March 7, 2007

The Iraq war “put the rest of the world into simulation, so all the world becomes total artifice and then we are all-powerful."

Ah, the mind that could think such thoughts. Post-modernism. Now post-post-modernism. And I mean really post, not just post in some theoretical way, but post, really post, kaput.

Jean Baudrillard, dead at 77.

9 comments:

Kirby Olson said...

I saw him as a crypto-communist at best who had taken way too much LSD.

Palladian said...

Reminds me of the great Onion front page item a few years ago when another post-modernist went post:

Jacques Derrida "dies"

Tim said...

Wow. Hyperreality (hyper seems a prefix favored by french Intellectuals. I wonder why?).

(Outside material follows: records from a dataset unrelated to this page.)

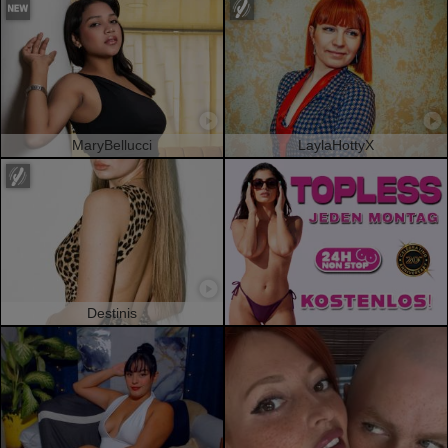
MaryBellucci
LaylaHottyX
Destinis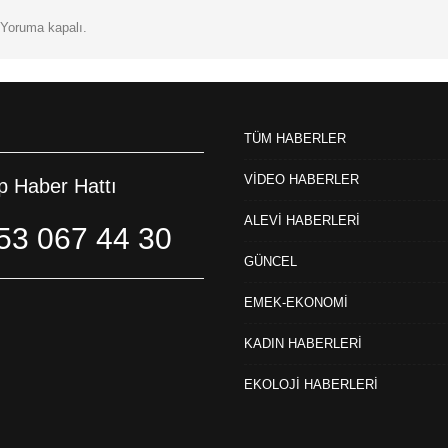
Yoruma kapalı.
TÜM HABERLER
VİDEO HABERLER
 Haber Hattı
ALEVİ HABERLERİ
53 067 44 30
GÜNCEL
EMEK-EKONOMİ
KADIN HABERLERİ
EKOLOJİ HABERLERİ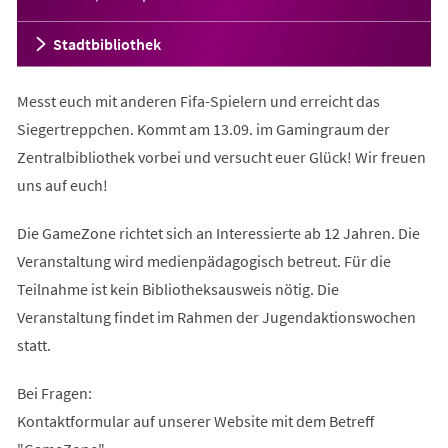
Stadtbibliothek
Messt euch mit anderen Fifa-Spielern und erreicht das
Siegertreppchen. Kommt am 13.09. im Gamingraum der
Zentralbibliothek vorbei und versucht euer Glück! Wir freuen
uns auf euch!
Die GameZone richtet sich an Interessierte ab 12 Jahren. Die
Veranstaltung wird medienpädagogisch betreut. Für die
Teilnahme ist kein Bibliotheksausweis nötig. Die
Veranstaltung findet im Rahmen der Jugendaktionswochen
statt.
Bei Fragen:
Kontaktformular auf unserer Website mit dem Betreff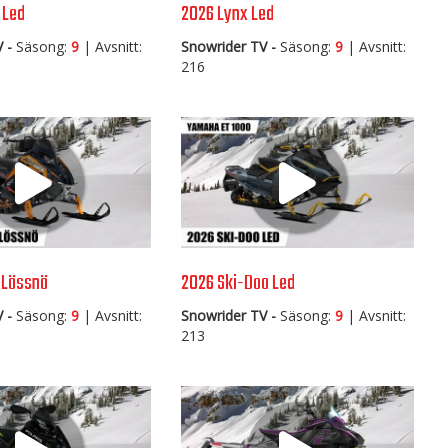
 Led
2026 Lynx Led
 -
Säsong:
9
| Avsnitt:
Snowrider TV -
Säsong:
9
| Avsnitt:
216
s Lössnö
2026 Ski-Doo Led
 -
Säsong:
9
| Avsnitt:
Snowrider TV -
Säsong:
9
| Avsnitt:
213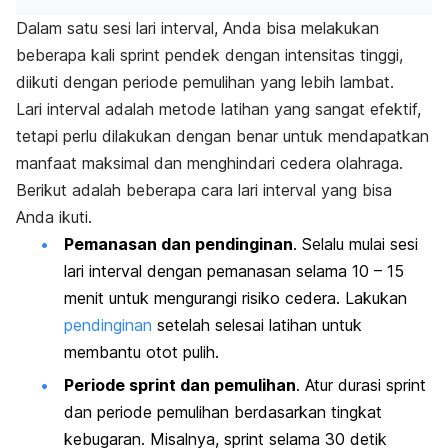
Dalam satu sesi lari interval, Anda bisa melakukan
beberapa kali
sprint
pendek dengan intensitas tinggi,
diikuti dengan periode pemulihan yang lebih lambat.
Lari interval adalah metode latihan yang sangat efektif,
tetapi perlu dilakukan dengan benar untuk mendapatkan
manfaat maksimal dan menghindari
cedera olahraga
.
Berikut adalah beberapa cara lari interval yang bisa
Anda ikuti.
Pemanasan dan pendinginan
. Selalu mulai sesi
lari interval dengan
pemanasan
selama 10 – 15
menit untuk mengurangi risiko cedera. Lakukan
pendinginan
setelah selesai latihan untuk
membantu otot pulih.
Periode
sprint
dan pemulihan
. Atur durasi
sprint
dan periode pemulihan berdasarkan tingkat
kebugaran. Misalnya,
sprint
selama 30 detik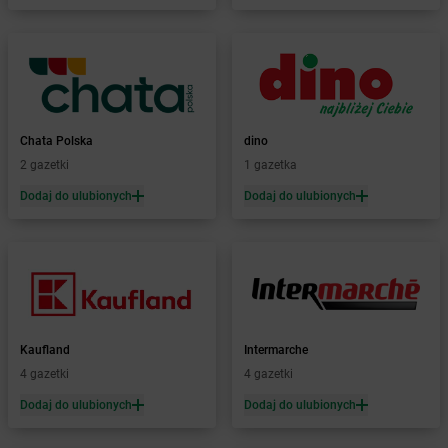
Żabka
Bilcza
Żabka
Biłgoraj
Żabka
Biórków Mały
Żabka
Biskupice
Żabka
Biskupiec
Żabka
Biskupów
Chata Polska
dino
Żabka
Blachownia
2 gazetki
1 gazetka
Żabka
Błażejewo
Dodaj do ulubionych
Dodaj do ulubionych
Żabka
Błażowa
Żabka
Blizne Łaszczyńskiego
Żabka
Bliżyn
Żabka
Blok Dobryszyce
Żabka
Błonie
Żabka
Bobolice
Kaufland
Intermarche
Żabka
Bobolin
4 gazetki
4 gazetki
Żabka
Bobowa
Żabka
Bobrek
Dodaj do ulubionych
Dodaj do ulubionych
Żabka
Bobrowniki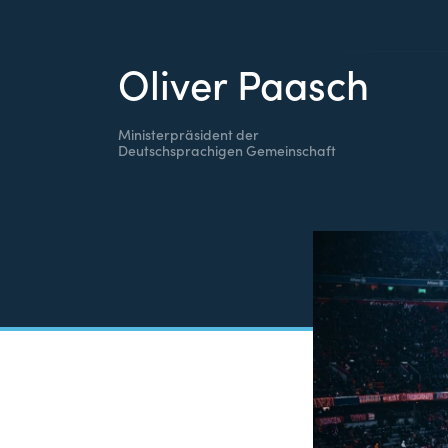
Oliver Paasch
Ministerpräsident der
Deutschsprachigen Gemeinschaft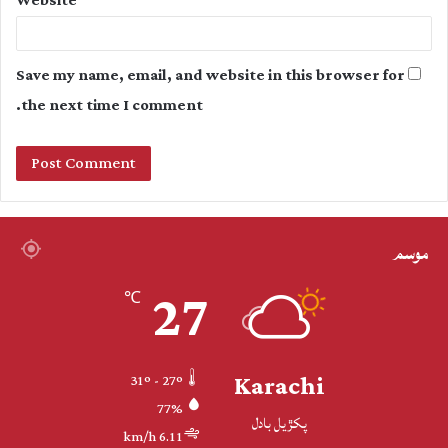
Website
Save my name, email, and website in this browser for
the next time I comment.
موسم
27
℃
Karachi
31º - 27º
77%
پکڙيل بادل
6.11 km/h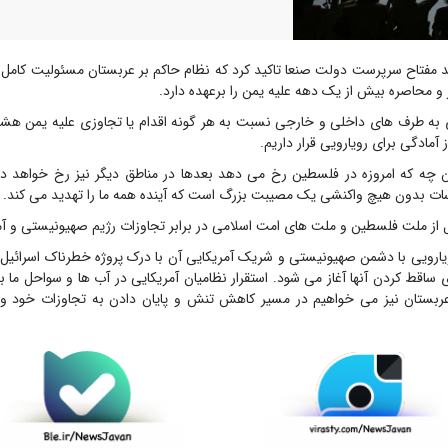
مفتاح سرپرست دولت صنعا تاکید کرد که نظام حاکم بر عربستان مسئولیت کامل پ
و محاصره بیش از یک دهه علیه یمن را برعهده دارد.
 به طرف های داخلی و خارجی نسبت به هر گونه اقدام یا تجاوزی علیه یمن هشدا
 آمادگی برای رویارویی قرار داریم.
آن چه که امروزه در فلسطین رخ می دهد بعدها در مناطق دیگر نیز رخ خواهد داد
 بدون هیچ واکنشی یک مصیبت بزرگ است که آینده همه ما را تهدید می کند.
از ملت فلسطین و ملت های امت اسلامی در برابر تجاوزات رژیم صهیونیستی و آمری
ویارویی با دشمن صهیونیستی و شریک آمریکایی آن با درک پروژه خطرناک اسرائیل 
ساقط کردن آنها آغاز می شود. استقرار نظامیان آمریکایی در آب ها و سواحل ما 
ربستان نیز می خواهیم در مسیر کاهش تنش و پایان دادن به تجاوزات خود و 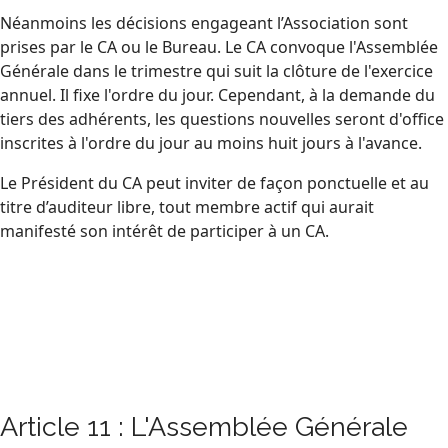
Néanmoins les décisions engageant l’Association sont
prises par le CA ou le Bureau. Le CA convoque l'Assemblée
Générale dans le trimestre qui suit la clôture de l'exercice
annuel. Il fixe l'ordre du jour. Cependant, à la demande du
tiers des adhérents, les questions nouvelles seront d'office
inscrites à l'ordre du jour au moins huit jours à l'avance.
Le Président du CA peut inviter de façon ponctuelle et au
titre d’auditeur libre, tout membre actif qui aurait
manifesté son intérêt de participer à un CA.
Article 11 : L'Assemblée Générale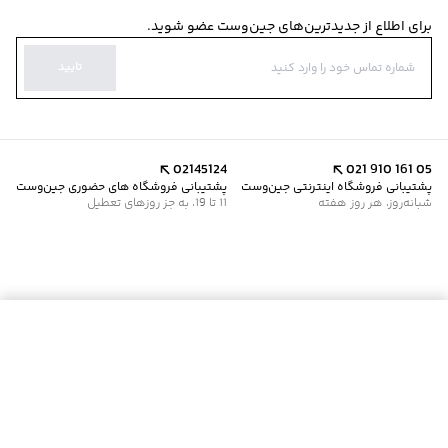
برای اطلاع از جدیدترین‌های جین‌وست عضو شوید.
تایید
02145124
021 910 161 05
پشتیبانی فروشگاه اینترنتی جین‌وست
پشتیبانی فروشگاه های حضوری جین‌وست
شبانه‌روز، هر روز هفته
11 تا 19، به جز روزهای تعطیل
موجود شد خبرم کن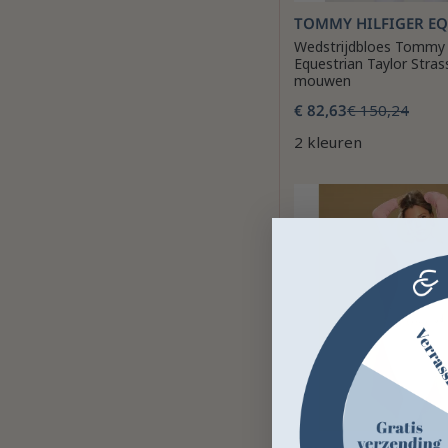
TOMMY HILFIGER E
Wedstrijdbloes Tommy H
Equestrian Taylor Stras
mouwen
€ 82,63
€ 150,24
2 kleuren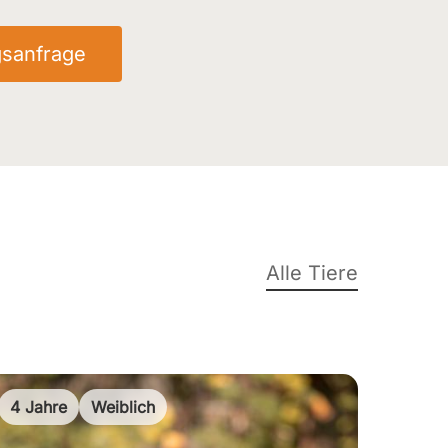
gsanfrage
Alle Tiere
4 Jahre
Weiblich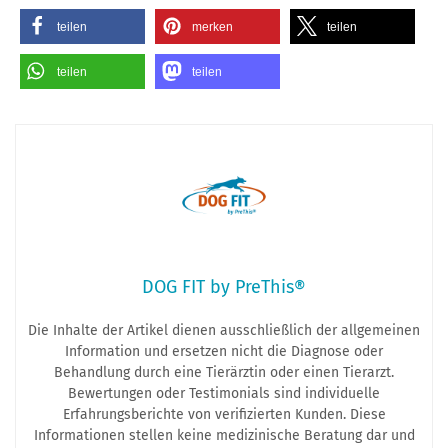
teilen
merken
teilen
teilen
teilen
DOG FIT by PreThis®
Die Inhalte der Artikel dienen ausschließlich der allgemeinen
Information und ersetzen nicht die Diagnose oder
Behandlung durch eine Tierärztin oder einen Tierarzt.
Bewertungen oder Testimonials sind individuelle
Erfahrungsberichte von verifizierten Kunden. Diese
Informationen stellen keine medizinische Beratung dar und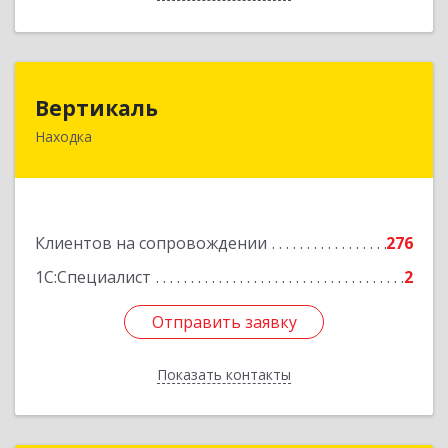
Вертикаль
Вертикаль
Находка
692928, Приморский край, Находка г,
Постышева ул, дом № 27
Подробнее
Клиентов на сопровождении
276
1С:Специалист
2
Отправить заявку
Отправить заявку
Показать контакты
Назад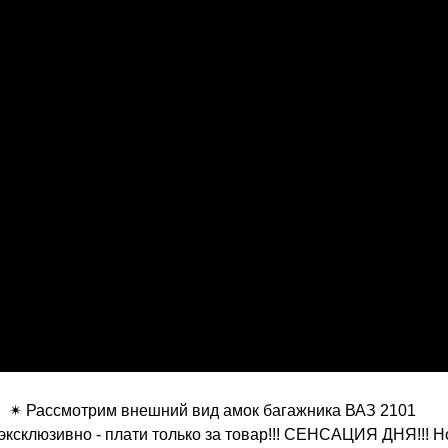
✴ Рассмотрим внешний вид амок багажника ВАЗ 2101
эксклюзивно - плати только за товар!!! СЕНСАЦИЯ ДНЯ!!! 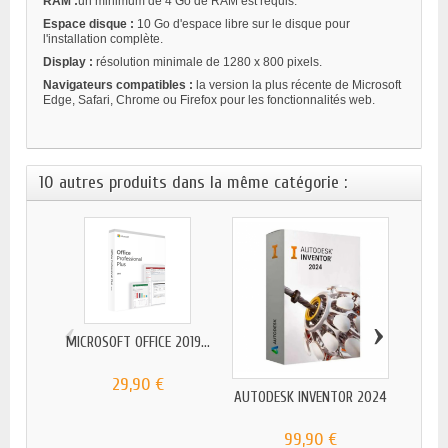
RAM :
un minimum de 4 Go de RAM est requis.
Espace disque :
10 Go d'espace libre sur le disque pour
l'installation complète.
Display :
résolution minimale de 1280 x 800 pixels.
Navigateurs compatibles :
la version la plus récente de Microsoft
Edge, Safari, Chrome ou Firefox pour les fonctionnalités web.
10 autres produits dans la même catégorie :
‹
›
MICROSOFT OFFICE 2019...
MICR
29,90 €
AUTODESK INVENTOR 2024
99,90 €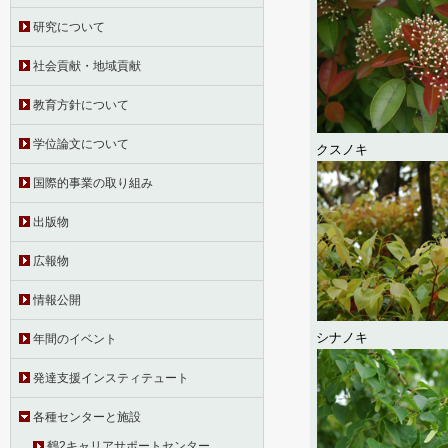
研究について
社会貢献・地域貢献
教育方針について
学位論文について
クスノキ
国際的事業の取り組み
出版物
広報物
情報公開
シナノキ
年間のイベント
発達支援インスティテュート
各種センターと施設
鶴2キャリアサポートセンター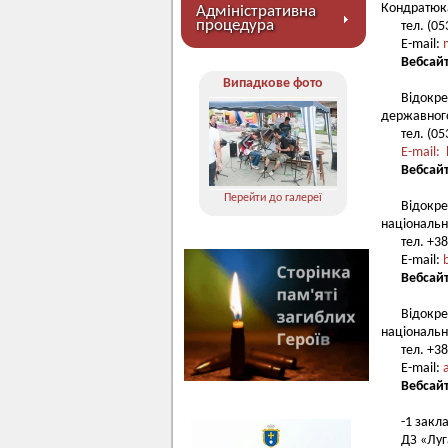
Кондратюк
Адміністративна
процедура
тел. (0
E-mail:
Вебсай
Випадкове фото
Відокр
державного
тел. (05
E-mail:
Вебсай
Перейти до галереї
Відокре
національн
тел. +3
E-mail:
Вебсайт
Відокре
національн
тел. +3
E-mail:
Вебсай
-1 закл
ДЗ «Луг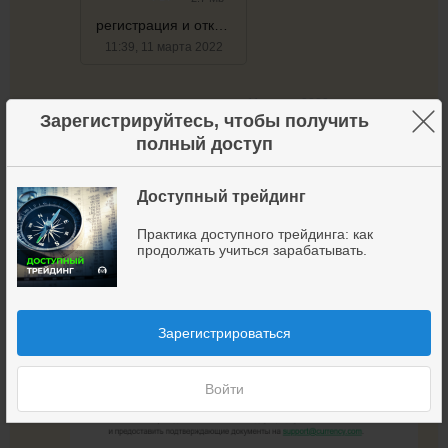
регистрация и открытие демо-счета currency
11:39, 11 марта 2022
11 марта 2022
167
+5
×
Зарегистрируйтесь, чтобы получить
полный доступ
Важное сообщение от крипто биржи
Доступный трейдинг
Практика доступного трейдинга: как
продолжать учиться зарабатывать.
Зарегистрироваться
Войти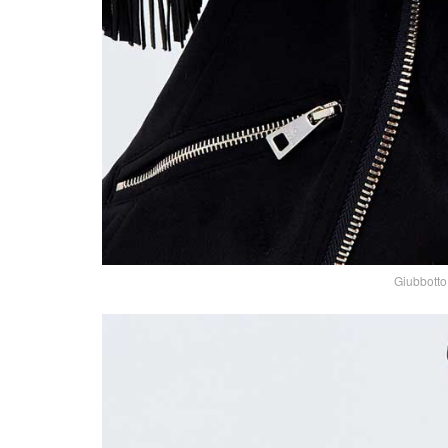
Giubbotto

Games. Also, although he was wrong, of course, about "America is the original version of modernity," he was right that france is "a copy with subtitles."

Anyway, RIP. As long as they don't make "The Matrix IV," (unless the Cornel West character somehow gets it from Agent Smith...) I think we'll all survive the passing of Jean Baudrillard.

hdhouse said...

I remain clueless but, I gather from the obit, that's my problem.

Richard Dolan said...

Perhaps it reads better -- no doubt, it sounds better -- in the original French. Whatever. As Wittgenstein liked to say, those continentals were bewitched by langauge to the point where they got lost in swirls of words that they were simply misusing because they had forgotten the contexts that gave them meaning in the first place.

David L. said...

Perhaps the best monument to M. Baudrillard would be an exhaustive investigation as to whether his life really took place. Then again, we could learn the outcome of this investigation only through the media, which merely create a simulation of reality, so ...

Meade said...

Read it again, hdhouse. Baudrillard said the increasing chance of your cluelessness is his problem.

Well, was his problem.

So I suppose you're right -- now it's your problem, which, come to think of it, makes it our problem.

Anonymous said...

Jacques Derrida "dies"

Wonderful. You made my day!

Free Lunch said...

Sometimes, professors can be as witty as The Onion and get in ahead of them. Professor Alan Sokal did quite well with "Transgressing the Boundaries: Towards a Transformative Hermeneutics of Quantum Gravity" which Social Text which does not want to be confused with The Onion published in 1996.